Poster
Synthetic Text Generation for Training Large Language Models via Gradient Matching
Dang Nguyen · Zeman Li · MohammadHossein Bateni · Vahab Mirrokni · Meisam Razaviyayn · Baharan Mirzasoleiman
East Exhibition Hall A-B #E-2810
Synthetic data has the potential to improve the performance, training efficiency, and privacy of real training examples. Nevertheless, existing approaches for synthetic text generation are mostly heuristics and cannot generate human-readable text without compromising the privacy of real data, or provide performance guarantees for training Large Language Models (LLMs). In this work, we propose the first theoretically rigorous approach for generating synthetic human-readable text that provides convergence, performance, and privacy guarantees for fine-tuning LLMs on a target task. To do so, we leverage Alternating Direction Method of Multipliers (ADMM) that iteratively optimizes the embeddings of synthetic examples to match the noisy gradient of the target training or validation data, and maps them to a sequence of text tokens with low perplexity. In doing so, the generated synthetic text guarantees convergence of the model to a close neighborhood of the solution obtained by fine-tuning on real data and preserves their privacy. Experiments on various classification tasks confirm the effectiveness of our proposed approach. Our code is available at https://github.com/BigML-CS-UCLA/GRADMM.

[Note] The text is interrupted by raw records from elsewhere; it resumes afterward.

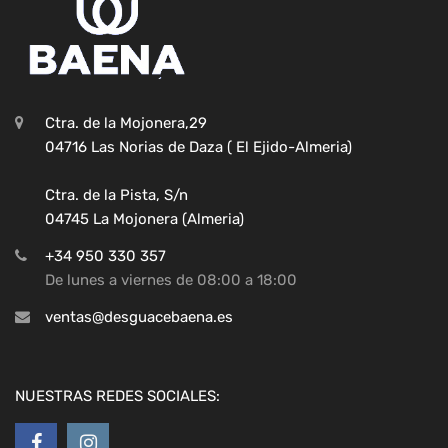
Ctra. de la Mojonera,29
04716 Las Norias de Daza ( El Ejido-Almeria)
Ctra. de la Pista, S/n
04745 La Mojonera (Almeria)
+34 950 330 357
De lunes a viernes de 08:00 a 18:00
ventas@desguacebaena.es
NUESTRAS REDES SOCIALES: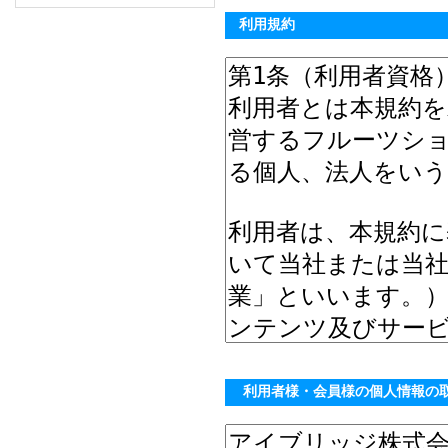
利用規約
利用者様・会員様の個人情報の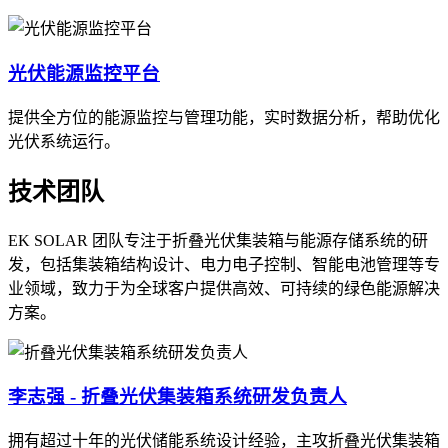
光伏能源监控平台
提供全方位的能源监控与管理功能，实时数据分析，帮助优化
光伏系统运行。
技术团队
EK SOLAR 团队专注于折叠光伏集装箱与能源存储系统的研
发，包括集装箱结构设计、电力电子控制、智能电池管理等专
业领域，致力于为全球客户提供高效、可持续的绿色能源解决
方案。
李志强 - 折叠光伏集装箱系统研发负责人
拥有超过十年的光伏储能系统设计经验，主攻折叠光伏集装箱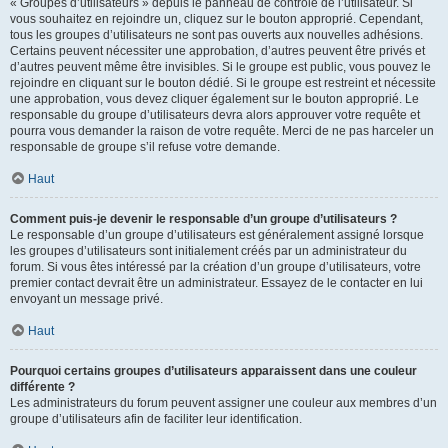
« Groupes d’utilisateurs » depuis le panneau de contrôle de l’utilisateur. Si
vous souhaitez en rejoindre un, cliquez sur le bouton approprié. Cependant,
tous les groupes d’utilisateurs ne sont pas ouverts aux nouvelles adhésions.
Certains peuvent nécessiter une approbation, d’autres peuvent être privés et
d’autres peuvent même être invisibles. Si le groupe est public, vous pouvez le
rejoindre en cliquant sur le bouton dédié. Si le groupe est restreint et nécessite
une approbation, vous devez cliquer également sur le bouton approprié. Le
responsable du groupe d’utilisateurs devra alors approuver votre requête et
pourra vous demander la raison de votre requête. Merci de ne pas harceler un
responsable de groupe s’il refuse votre demande.
Haut
Comment puis-je devenir le responsable d’un groupe d’utilisateurs ?
Le responsable d’un groupe d’utilisateurs est généralement assigné lorsque
les groupes d’utilisateurs sont initialement créés par un administrateur du
forum. Si vous êtes intéressé par la création d’un groupe d’utilisateurs, votre
premier contact devrait être un administrateur. Essayez de le contacter en lui
envoyant un message privé.
Haut
Pourquoi certains groupes d’utilisateurs apparaissent dans une couleur
différente ?
Les administrateurs du forum peuvent assigner une couleur aux membres d’un
groupe d’utilisateurs afin de faciliter leur identification.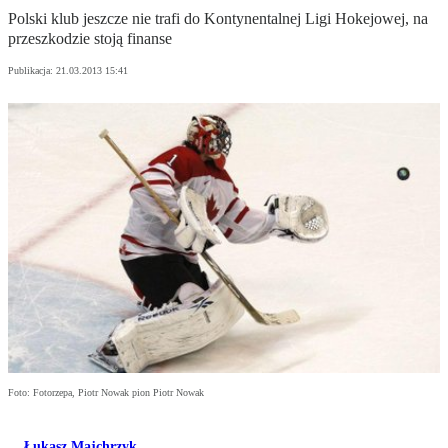
Polski klub jeszcze nie trafi do Kontynentalnej Ligi Hokejowej, na
przeszkodzie stoją finanse
Publikacja:
21.03.2013 15:41
Foto: Fotorzepa, Piotr Nowak pion Piotr Nowak
Łukasz Majchrzyk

Large Language Models (LLMs) require massive amounts of high-quality data, but collecting and using such data raises concerns about privacy, cost, and efficiency. Our work introduces GRADMM, the first method that can generate readable synthetic text with strong theoretical guarantees for training LLMs. Unlike existing methods that rely on expensive prompts or unreadable embeddings, GRADMM creates human-like text that mimics how real data trains the model—without leaking sensitive information.We achieve this by matching the training dynamics (gradients) of real data using a technique called ADMM, while ensuring the output is coherent and diverse. This allows us to train LLMs using only a handful of real examples or replace real data entirely with synthetic ones. Our experiments show that GRADMM outperforms both traditional data selection and LLM-generated text in accuracy—while being significantly more private and efficient. This opens the door to safer and more accessible LLM training.